After the first couple of times of trying to recreate it, I noticed something strange. It seemed as though with every repeated instance, the second hand of the clock took a fraction longer to move. I would be sitting in class and I would test it out. The monotonous voice of my professor drowned itself out as I stared at the surface of the clock, the second hand taking impossibly long to lapse over to the next moment in time. It got to the point where it felt like minutes had gone by, the second hand seemingly frozen in time. The fluidity of my surroundings slowing to the viscosity of molasses. Speech becoming indiscernible as decibels lowered, voices slowed. I thought I was going insane.
It upset me so much I avoided looking at analog clocks for a while. I know it seems silly, but I thought I would get stuck in time. It felt like half an hour had passed the last time the illusion, if I can even call it an illusion, happened. During that time, an intense feeling of dread slowly built itself up in the pit of my stomach. It wasn’t worth it to keep toying with whatever was happening. I didn’t know how tough avoiding analog clocks was until I was forced to. They’re quite literally everywhere. On the dash of older cars, on buildings, in buildings. They’re in so many places that it was bound to happen and it did.
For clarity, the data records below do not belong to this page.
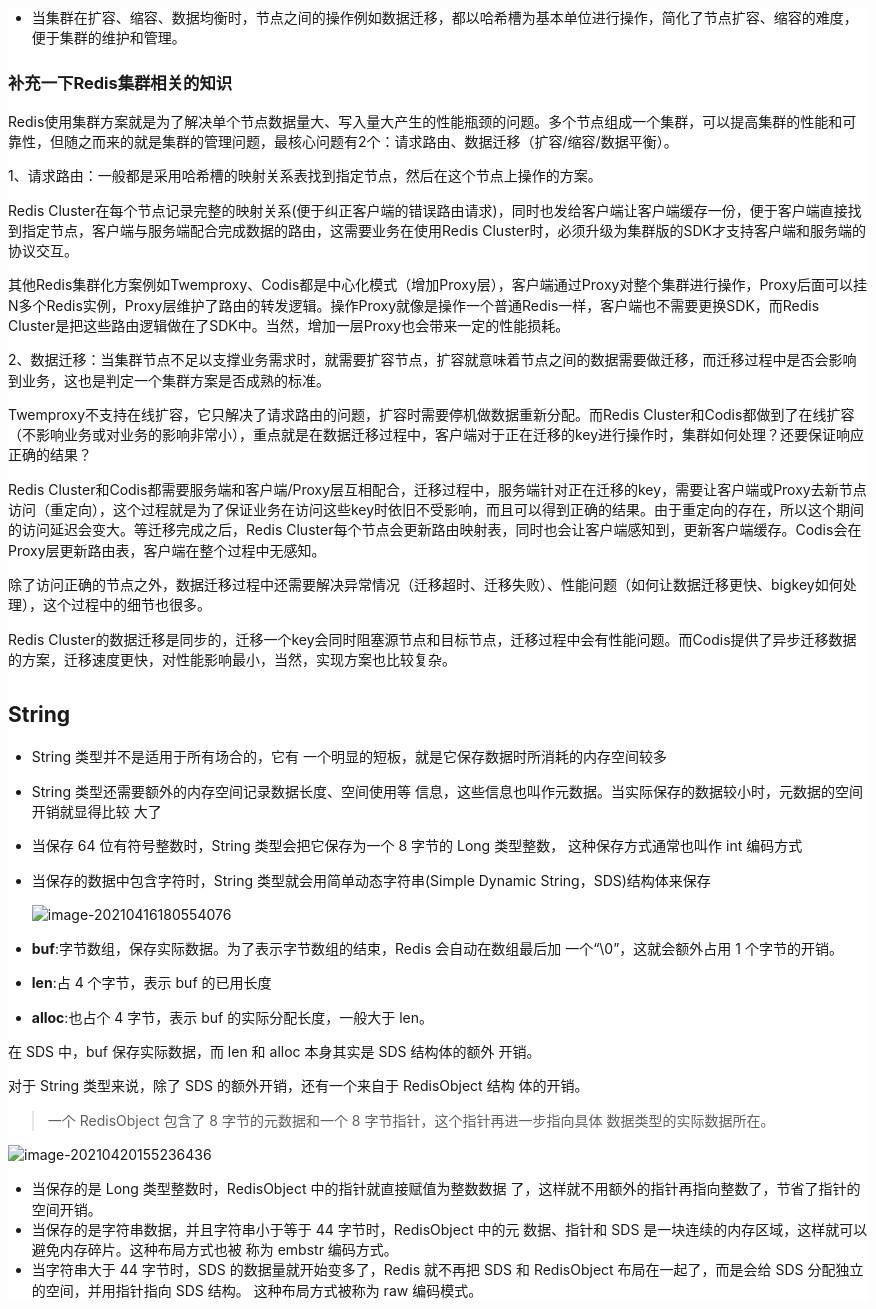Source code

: + 当集群在扩容、缩容、数据均衡时，节点之间的操作例如数据迁移，都以哈希槽为基本单位进行操作，简化了节点扩容、缩容的难度，便于集群的维护和管理。

### 补充一下Redis集群相关的知识

Redis使用集群方案就是为了解决单个节点数据量大、写入量大产生的性能瓶颈的问题。多个节点组成一个集群，可以提高集群的性能和可靠性，但随之而来的就是集群的管理问题，最核心问题有2个：请求路由、数据迁移（扩容/缩容/数据平衡）。

1、请求路由：一般都是采用哈希槽的映射关系表找到指定节点，然后在这个节点上操作的方案。

Redis Cluster在每个节点记录完整的映射关系(便于纠正客户端的错误路由请求)，同时也发给客户端让客户端缓存一份，便于客户端直接找到指定节点，客户端与服务端配合完成数据的路由，这需要业务在使用Redis Cluster时，必须升级为集群版的SDK才支持客户端和服务端的协议交互。

其他Redis集群化方案例如Twemproxy、Codis都是中心化模式（增加Proxy层），客户端通过Proxy对整个集群进行操作，Proxy后面可以挂N多个Redis实例，Proxy层维护了路由的转发逻辑。操作Proxy就像是操作一个普通Redis一样，客户端也不需要更换SDK，而Redis Cluster是把这些路由逻辑做在了SDK中。当然，增加一层Proxy也会带来一定的性能损耗。

2、数据迁移：当集群节点不足以支撑业务需求时，就需要扩容节点，扩容就意味着节点之间的数据需要做迁移，而迁移过程中是否会影响到业务，这也是判定一个集群方案是否成熟的标准。

Twemproxy不支持在线扩容，它只解决了请求路由的问题，扩容时需要停机做数据重新分配。而Redis Cluster和Codis都做到了在线扩容（不影响业务或对业务的影响非常小），重点就是在数据迁移过程中，客户端对于正在迁移的key进行操作时，集群如何处理？还要保证响应正确的结果？

Redis Cluster和Codis都需要服务端和客户端/Proxy层互相配合，迁移过程中，服务端针对正在迁移的key，需要让客户端或Proxy去新节点访问（重定向），这个过程就是为了保证业务在访问这些key时依旧不受影响，而且可以得到正确的结果。由于重定向的存在，所以这个期间的访问延迟会变大。等迁移完成之后，Redis Cluster每个节点会更新路由映射表，同时也会让客户端感知到，更新客户端缓存。Codis会在Proxy层更新路由表，客户端在整个过程中无感知。

除了访问正确的节点之外，数据迁移过程中还需要解决异常情况（迁移超时、迁移失败）、性能问题（如何让数据迁移更快、bigkey如何处理），这个过程中的细节也很多。

Redis Cluster的数据迁移是同步的，迁移一个key会同时阻塞源节点和目标节点，迁移过程中会有性能问题。而Codis提供了异步迁移数据的方案，迁移速度更快，对性能影响最小，当然，实现方案也比较复杂。

## **String**

+ String 类型并不是适用于所有场合的，它有 一个明显的短板，就是它保存数据时所消耗的内存空间较多

+ String 类型还需要额外的内存空间记录数据长度、空间使用等 信息，这些信息也叫作元数据。当实际保存的数据较小时，元数据的空间开销就显得比较 大了

+ 当保存 64 位有符号整数时，String 类型会把它保存为一个 8 字节的 Long 类型整数， 这种保存方式通常也叫作 int 编码方式

+ 当保存的数据中包含字符时，String 类型就会用简单动态字符串(Simple Dynamic String，SDS)结构体来保存

  ![image-20210416180554076](https://wsx666-1302523054.cos.ap-nanjing.myqcloud.com/image/2021-04-16/image-20210416180554076%20.png)

+ **buf**:字节数组，保存实际数据。为了表示字节数组的结束，Redis 会自动在数组最后加 一个“\0”，这就会额外占用 1 个字节的开销。
+ **len**:占 4 个字节，表示 buf 的已用长度
+ **alloc**:也占个 4 字节，表示 buf 的实际分配长度，一般大于 len。

在 SDS 中，buf 保存实际数据，而 len 和 alloc 本身其实是 SDS 结构体的额外 开销。

对于 String 类型来说，除了 SDS 的额外开销，还有一个来自于 RedisObject 结构 体的开销。

> 一个 RedisObject 包含了 8 字节的元数据和一个 8 字节指针，这个指针再进一步指向具体 数据类型的实际数据所在。

![image-20210420155236436](https://wsx666-1302523054.cos.ap-nanjing.myqcloud.com/image/2021-04-20/image-20210420155236436%20.png)

+ 当保存的是 Long 类型整数时，RedisObject 中的指针就直接赋值为整数数据 了，这样就不用额外的指针再指向整数了，节省了指针的空间开销。
+ 当保存的是字符串数据，并且字符串小于等于 44 字节时，RedisObject 中的元 数据、指针和 SDS 是一块连续的内存区域，这样就可以避免内存碎片。这种布局方式也被 称为 embstr 编码方式。
+ 当字符串大于 44 字节时，SDS 的数据量就开始变多了，Redis 就不再把 SDS 和 RedisObject 布局在一起了，而是会给 SDS 分配独立的空间，并用指针指向 SDS 结构。 这种布局方式被称为 raw 编码模式。
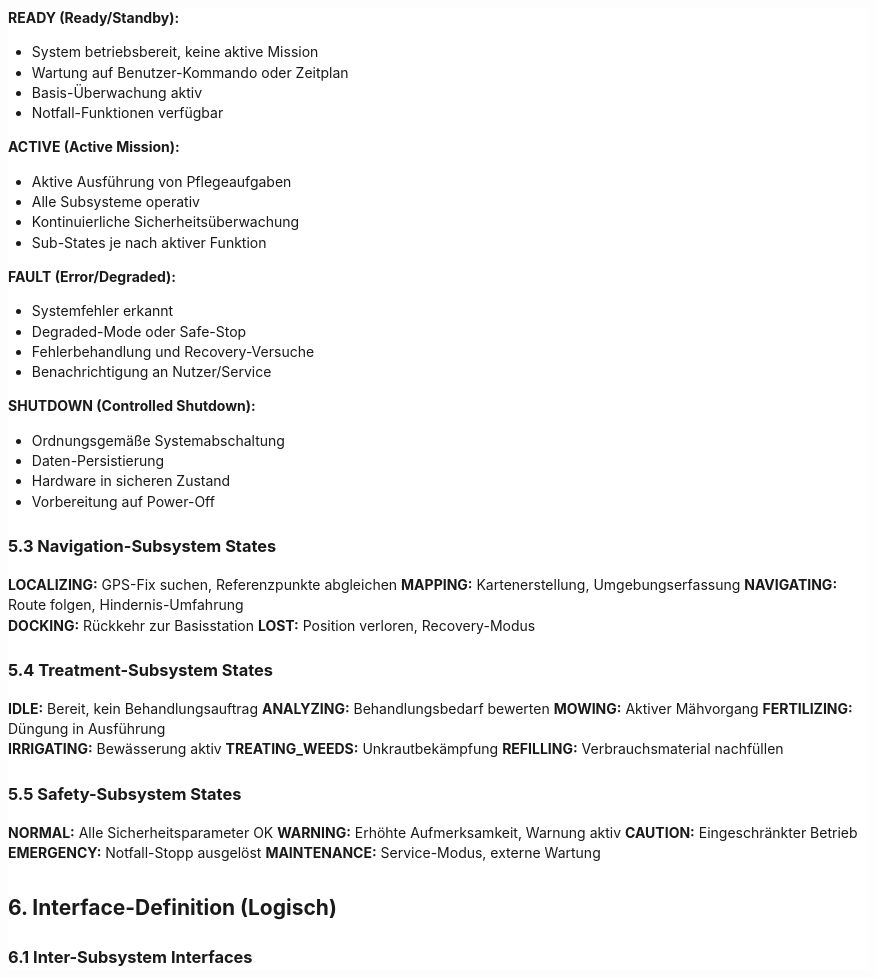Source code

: **READY (Ready/Standby):**
- System betriebsbereit, keine aktive Mission
- Wartung auf Benutzer-Kommando oder Zeitplan
- Basis-Überwachung aktiv
- Notfall-Funktionen verfügbar

**ACTIVE (Active Mission):**
- Aktive Ausführung von Pflegeaufgaben
- Alle Subsysteme operativ
- Kontinuierliche Sicherheitsüberwachung
- Sub-States je nach aktiver Funktion

**FAULT (Error/Degraded):**
- Systemfehler erkannt
- Degraded-Mode oder Safe-Stop
- Fehlerbehandlung und Recovery-Versuche
- Benachrichtigung an Nutzer/Service

**SHUTDOWN (Controlled Shutdown):**
- Ordnungsgemäße Systemabschaltung
- Daten-Persistierung
- Hardware in sicheren Zustand
- Vorbereitung auf Power-Off

### 5.3 Navigation-Subsystem States

**LOCALIZING:** GPS-Fix suchen, Referenzpunkte abgleichen
**MAPPING:** Kartenerstellung, Umgebungserfassung
**NAVIGATING:** Route folgen, Hindernis-Umfahrung  
**DOCKING:** Rückkehr zur Basisstation
**LOST:** Position verloren, Recovery-Modus

### 5.4 Treatment-Subsystem States

**IDLE:** Bereit, kein Behandlungsauftrag
**ANALYZING:** Behandlungsbedarf bewerten
**MOWING:** Aktiver Mähvorgang
**FERTILIZING:** Düngung in Ausführung  
**IRRIGATING:** Bewässerung aktiv
**TREATING_WEEDS:** Unkrautbekämpfung
**REFILLING:** Verbrauchsmaterial nachfüllen

### 5.5 Safety-Subsystem States

**NORMAL:** Alle Sicherheitsparameter OK
**WARNING:** Erhöhte Aufmerksamkeit, Warnung aktiv
**CAUTION:** Eingeschränkter Betrieb
**EMERGENCY:** Notfall-Stopp ausgelöst
**MAINTENANCE:** Service-Modus, externe Wartung

## 6. Interface-Definition (Logisch)

### 6.1 Inter-Subsystem Interfaces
I was walking through campus and I had to cut through the cafeteria to my next class. I forgot that the cafeteria housed a massive analog clock, facing the rotating doors that I had just passed through.
The student body grinded to a halt. I’d never experienced this while moving, but this time I did. I couldn’t do anything but stare straight ahead. Every function of my body stopped, aside from my consciousness. Not feeling the familiar thump of my heartbeat only added to the growing sense of dread that was slowly filling the vessel that housed my thoughts. Nothing moved and it felt as though 15 minutes had passed. I was slowly getting tunnel vision when something caught my attention.
In my peripheral vision, I could make out a couple small shadows growing in size. They were sparsely spread throughout the mass of students in front of me. As they grew in size, so did the dread in the pit of my stomach. Long, slender appendages were being formed as they took the shape of what I can only describe as slender men. They noticed me noticing them and that’s when a tinnitus-like sound erupted in my head. The high pitched whine became louder, eventually causing a splitting headache. The figures moved forward as if a strobe light was hitting them slowly. They moved forward sporadically as if I was blinking. If only I could close my eyes.
I fell forward onto the floor stunned. It took me a moment to gather myself as the other students looked on, wondering why I had fallen seemingly out of nowhere. Relief washed over me and I ran out of the cafeteria, staring at the ground.
This was a couple days ago and I’m scared to leave my room.